The Legendary Pink Dots – The Maria Dimension (1991)

The Legendary Pink Dots album The Maria Dimension has as Bob Calvert once said on his Captain Lockheed and the Starfighters album, “A magnificent engine of steel and gleam” at its core. I was blown away by this album back in 1991, and felt it was a masterpiece joyfully out of synch with the musical zeitgeist of the time. 23 years on the music still sounds as unique and compelling as it did back then. That said nothing could replace the memory of the first time I played this record on my college radio show. It felt like a sinister interception of a radio broadcast from another planet occupying a space where the Pain teens are hanging with Syd Barrett.
‘Disturbance’ starts the record off with a dense pulsating rhythmic glow bathed in fuzz that hurls us into the inner space of The Maria Dimension. Edward Ka-Spel’s voice rides the shimmering waves of fuzz spinning forth as if we’re travelling deep into a remote frightening corner of the universe where we stop to observe the event horizon.
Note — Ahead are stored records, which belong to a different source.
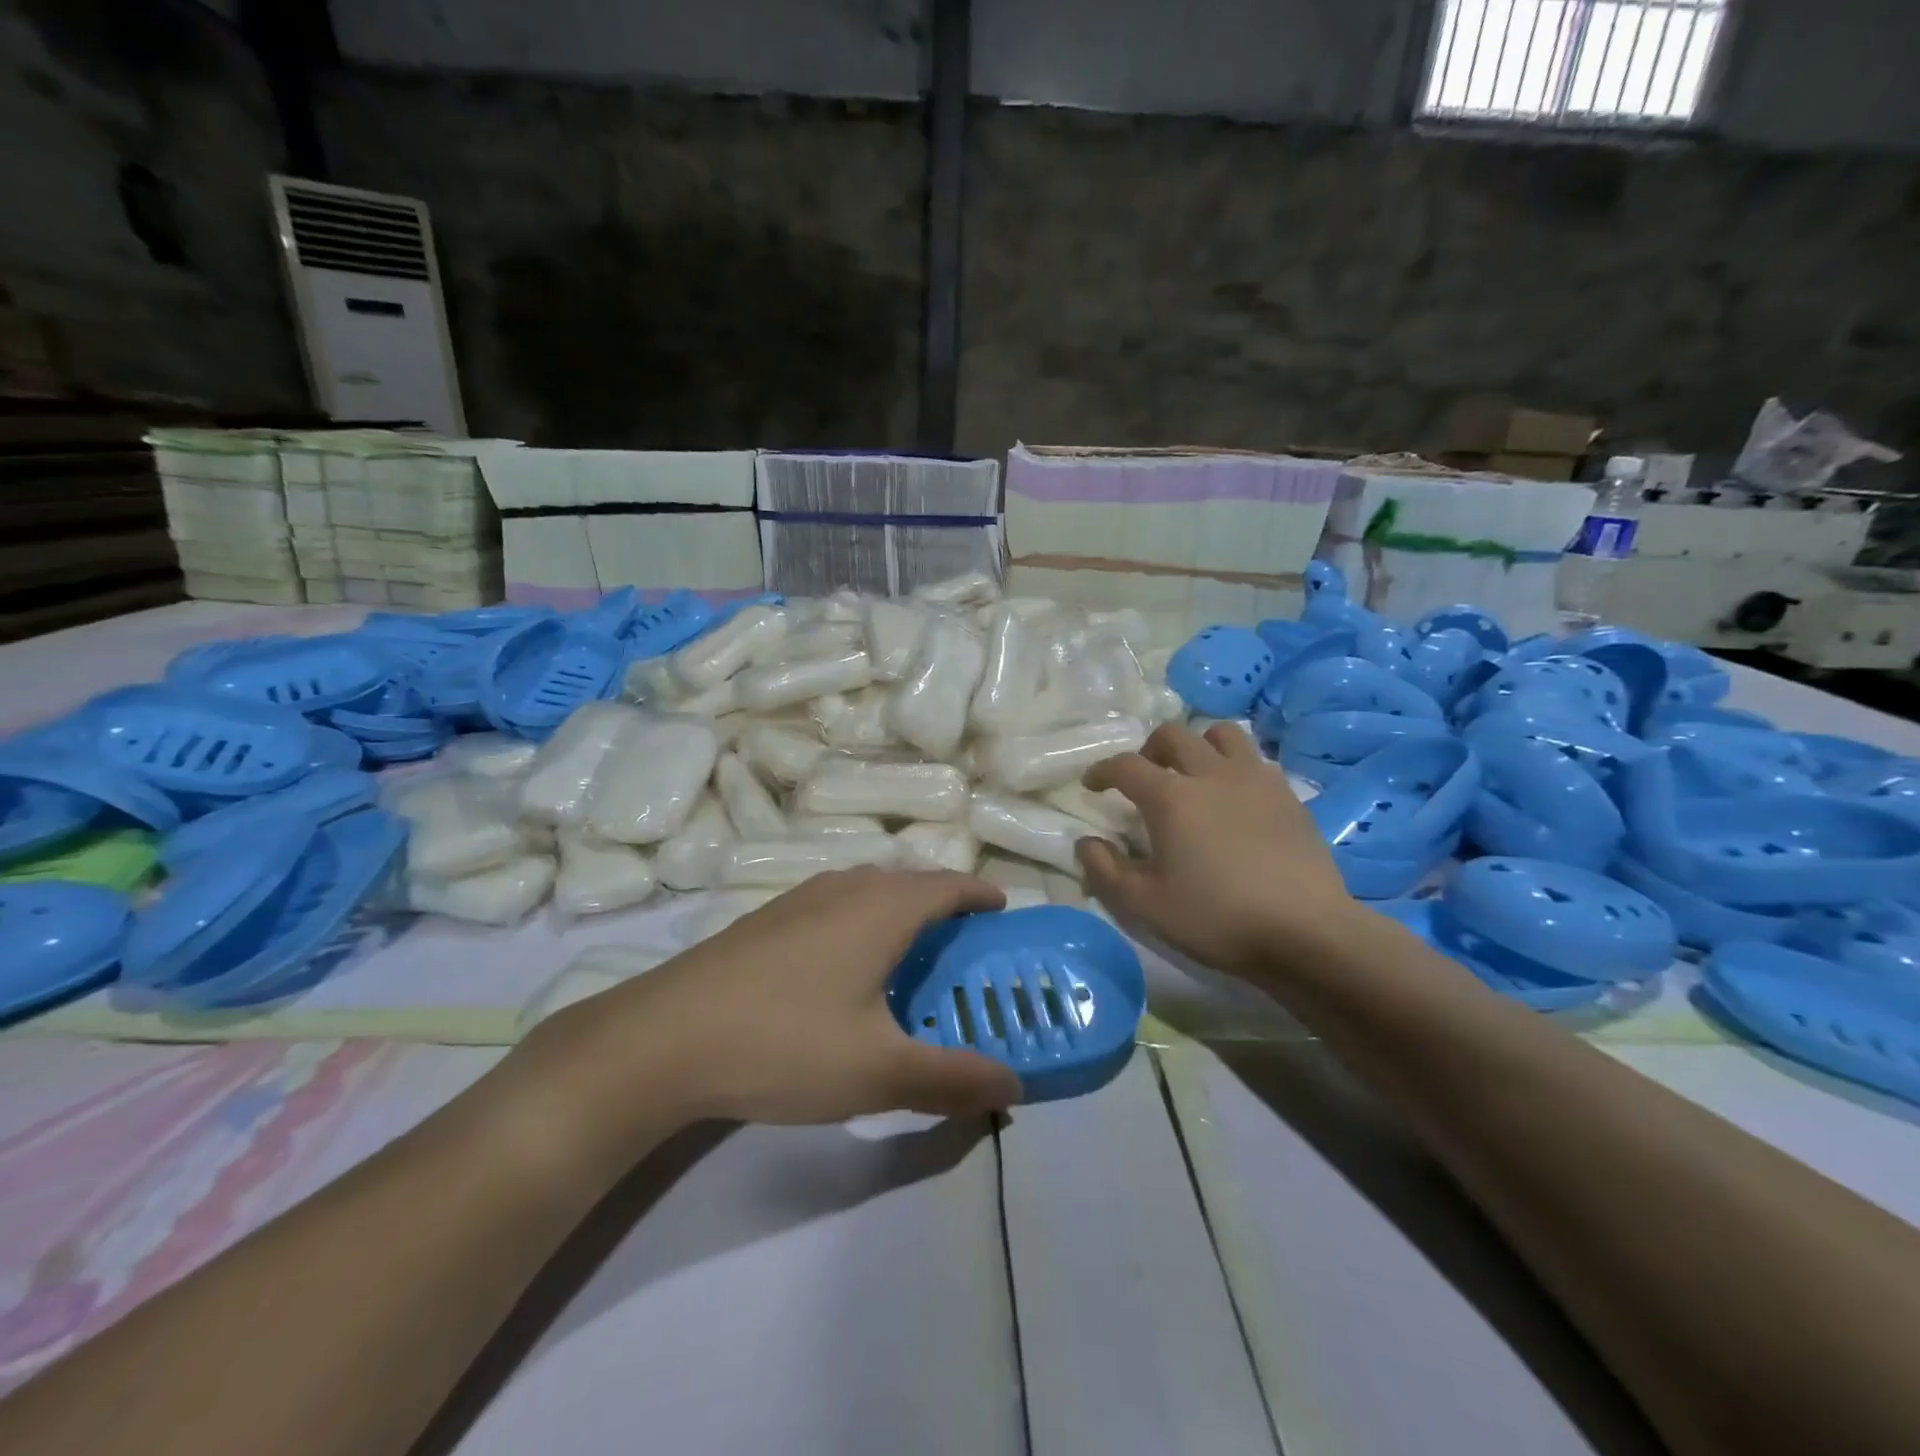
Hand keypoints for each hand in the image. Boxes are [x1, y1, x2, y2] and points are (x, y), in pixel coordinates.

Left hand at [524, 868, 1022, 1142]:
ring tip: (907, 950)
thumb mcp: (879, 1072)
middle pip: (908, 882)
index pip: (947, 886)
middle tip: (962, 942)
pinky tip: (842, 964)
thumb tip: (1014, 1088)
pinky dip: (859, 918)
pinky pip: (833, 903)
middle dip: (942, 903)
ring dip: (897, 908)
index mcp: (881, 910)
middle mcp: (844, 889)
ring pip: (866, 889)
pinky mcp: (765, 919)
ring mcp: (799, 899)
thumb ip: (952, 1080)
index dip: (979, 894)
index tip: (1002, 908)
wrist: (664, 1039)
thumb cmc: (786, 1043)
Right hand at [1078, 722, 1358, 979]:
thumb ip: (1105, 870)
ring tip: (1193, 775)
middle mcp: (1210, 774)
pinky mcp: (1288, 794)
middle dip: (1149, 750)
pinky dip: (1234, 766)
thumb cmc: (1216, 917)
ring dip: (1198, 746)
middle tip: (1144, 778)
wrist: (1306, 931)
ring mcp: (1255, 779)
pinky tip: (1234, 797)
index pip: (1125, 765)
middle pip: (1173, 735)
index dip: (1102, 771)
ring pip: (1221, 734)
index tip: (1092, 785)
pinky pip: (1254, 760)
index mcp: (1171, 797)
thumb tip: (1085, 843)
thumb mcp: (1145, 904)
Now that we are far from anywhere safe ‘Pennies For Heaven’ tells us the story of a plane crash, where as Ka-Spel states “we dined upon the wreckage”. Clearly disturbed by this life where we are constantly under pressure to form and reform ourselves to suit the circumstances Ka-Spel puts forth that “we’re forced to crawl through needles eyes.” The song then kicks into a funerary dirge and then into a militaristic rat-a-tat-tat of the snare, which carries the song to its conclusion.
‘The Grain Kings’ based on the Keith Roberts novel of the same title is a grim mechanized song that sounds as if we are caught inside a corn thresher. To quote the book, “They call them the Grain Kings. Gigantic mechanical monarchs of the wheat-bearing plains…” This song has a very Hawkwind vibe to the guitar keyboards and bass. This is a dark apocalyptic vision of the world where humans are once again enslaved and at the mercy of those who control the food supply.
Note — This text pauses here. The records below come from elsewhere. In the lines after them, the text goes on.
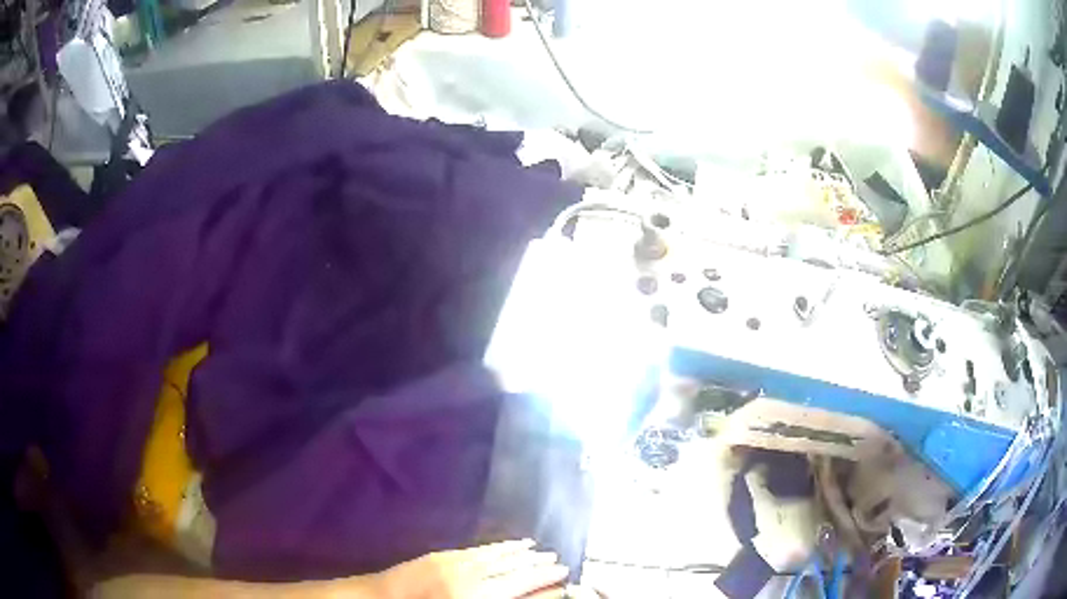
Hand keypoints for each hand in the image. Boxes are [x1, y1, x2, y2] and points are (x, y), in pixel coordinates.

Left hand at [368, 540, 569, 598]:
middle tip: (561, 563)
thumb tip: (530, 596)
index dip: (546, 583)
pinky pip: (481, 549)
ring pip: (500, 556)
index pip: (522, 587)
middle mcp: (471, 578)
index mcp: (476, 598)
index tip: (566, 578)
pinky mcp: (444, 555)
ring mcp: (457, 563)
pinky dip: (500, 546)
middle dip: (540, 566)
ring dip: (523, 554)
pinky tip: (511, 544)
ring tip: (543, 551)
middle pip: (514, 570)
‘Belladonna’ is the prettiest song on the record and captures beautifully the hallucinogenic haze of being lost in the Maria Dimension. Ka-Spel’s narcotic restrained vocals are set against a delicate acoustic strum.
In fact you could say that this whole album seems informed and bathed in the hazy glow of numerous illicit substances.
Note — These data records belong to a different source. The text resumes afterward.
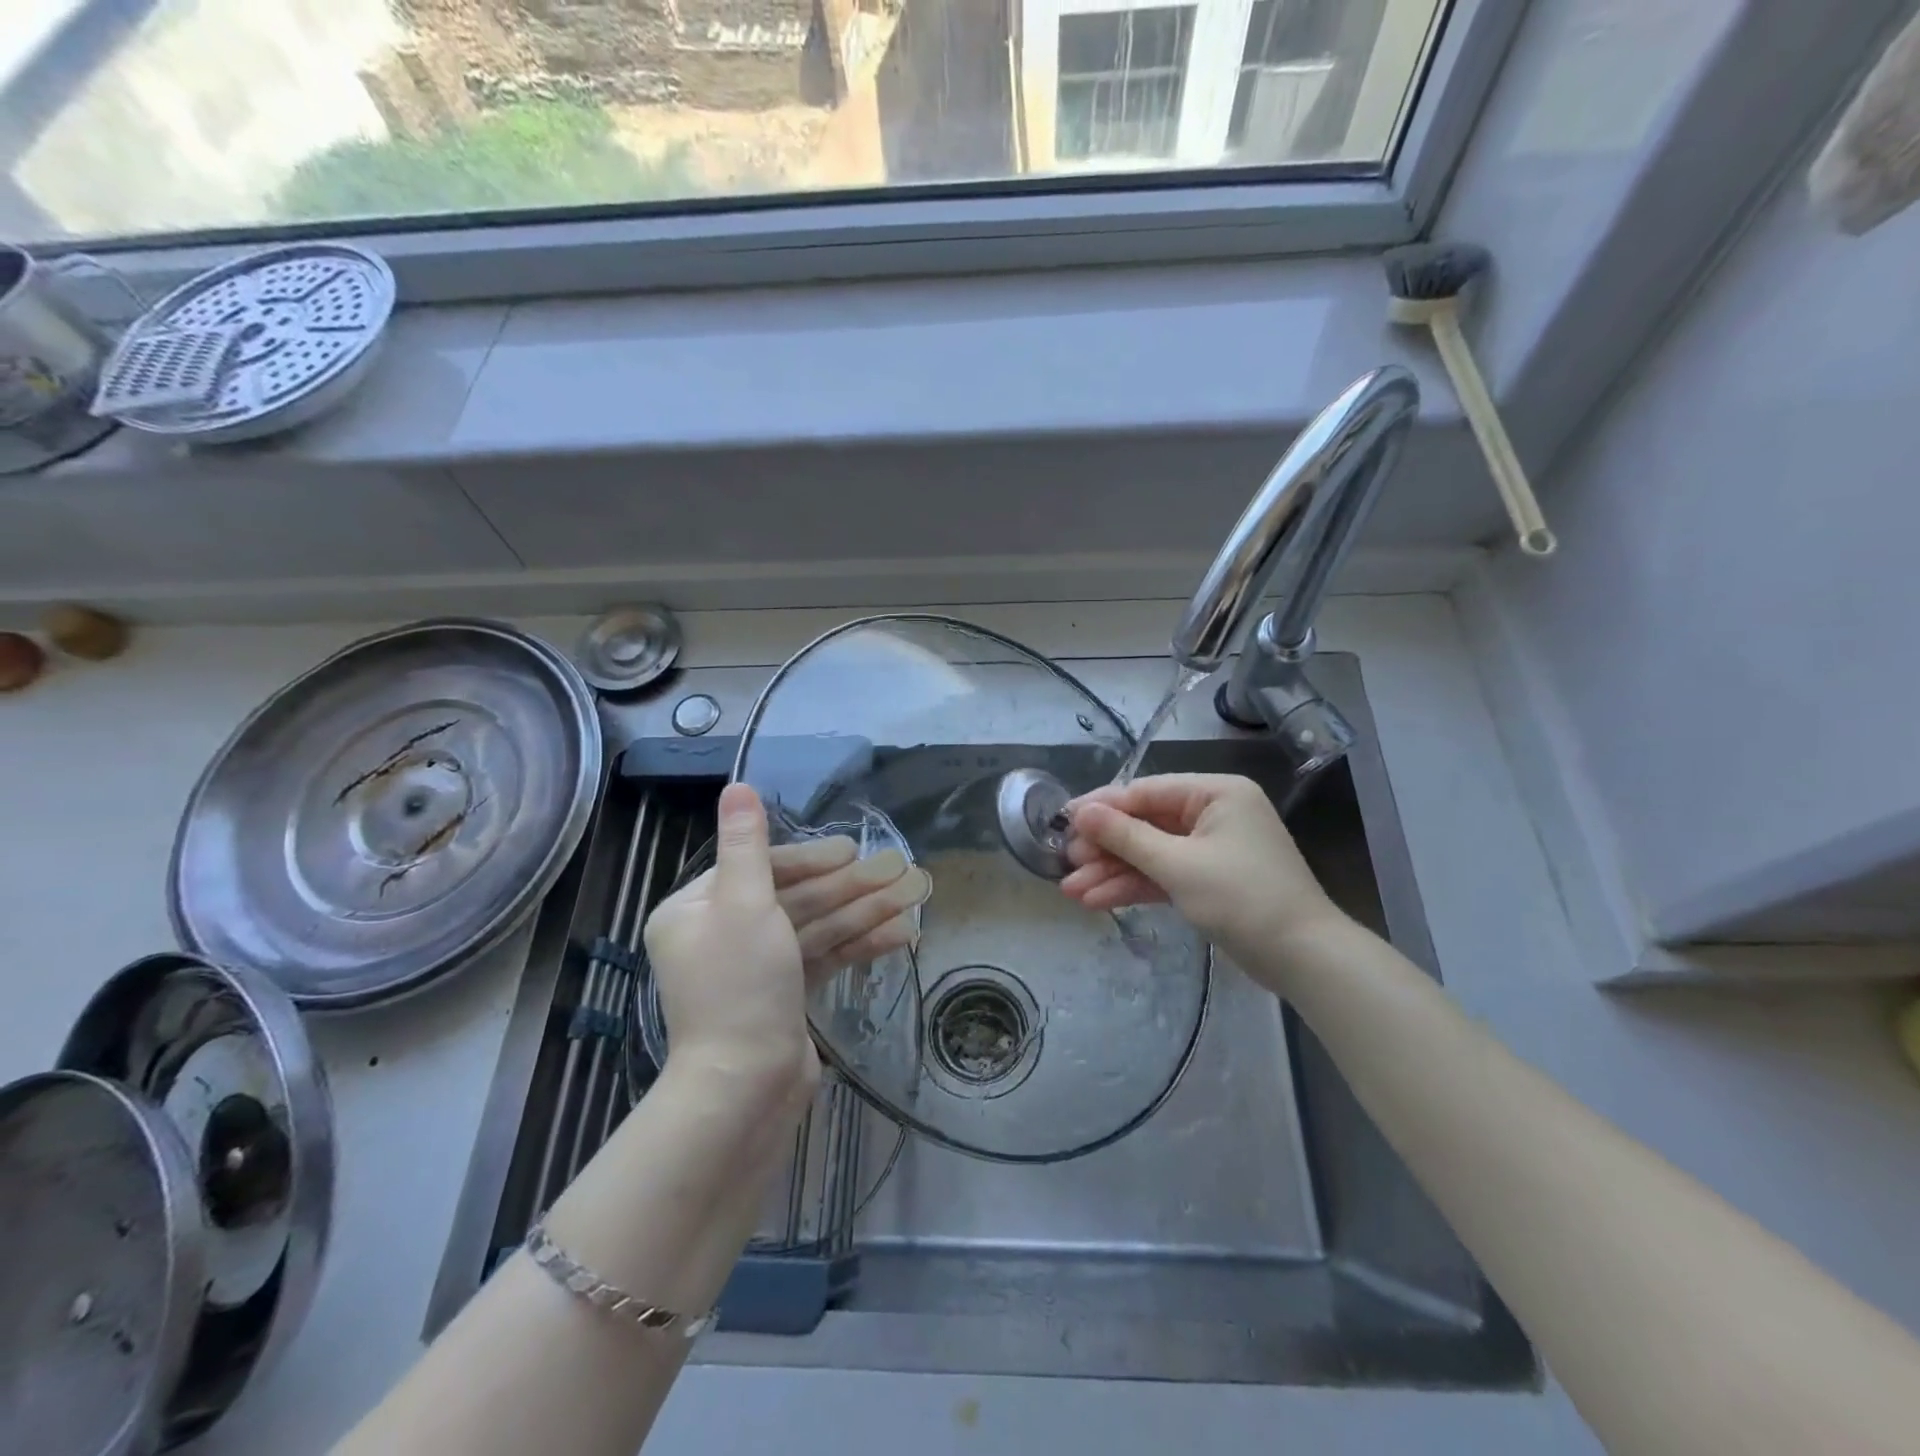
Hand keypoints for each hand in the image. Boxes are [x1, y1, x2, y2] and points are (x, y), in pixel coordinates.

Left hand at [646, 784, 927, 1109]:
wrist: (745, 1087)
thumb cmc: (740, 985)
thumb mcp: (744, 903)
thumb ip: (747, 844)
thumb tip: (736, 785)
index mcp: (697, 909)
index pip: (760, 868)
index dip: (810, 859)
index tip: (851, 852)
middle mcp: (722, 934)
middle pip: (794, 898)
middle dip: (848, 887)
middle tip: (897, 870)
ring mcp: (757, 968)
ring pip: (815, 927)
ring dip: (863, 912)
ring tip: (912, 897)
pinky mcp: (784, 995)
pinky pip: (823, 957)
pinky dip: (858, 945)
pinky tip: (901, 933)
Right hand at [1060, 774, 1345, 974]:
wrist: (1303, 959)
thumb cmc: (1243, 898)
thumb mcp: (1178, 865)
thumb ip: (1126, 837)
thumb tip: (1080, 812)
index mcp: (1216, 793)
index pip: (1147, 791)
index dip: (1102, 807)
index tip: (1063, 820)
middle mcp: (1213, 813)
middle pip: (1145, 823)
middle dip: (1105, 847)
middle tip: (1065, 862)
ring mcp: (1210, 849)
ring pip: (1150, 853)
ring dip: (1112, 871)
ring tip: (1070, 890)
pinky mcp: (1207, 881)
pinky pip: (1163, 875)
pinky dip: (1133, 887)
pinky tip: (1096, 899)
23 years later I find the rest of the album to have some compelling moments but nothing reaching the sonic heights of the above-mentioned songs, which ultimately lessens the overall listening experience. This is where sequencing comes in and why it is so critical to creating an album’s overall narrative whether intended by the band or not. The tracks I’ve mentioned above make a far more gripping argument for the Maria Dimension’s dark spacey underpinnings and fit more with the overall package of the album’s floating religious snow globe capsules.
Where The Maria Dimension works best is when the band let their psychedelic fancies fly free. Lyrically this is some of Ka-Spel’s best work as it’s both intimate and claustrophobic. The album feels as if you are being sucked further and further into interstellar space, and while The Dots are still a going concern they have never topped this in terms of depth and coherence.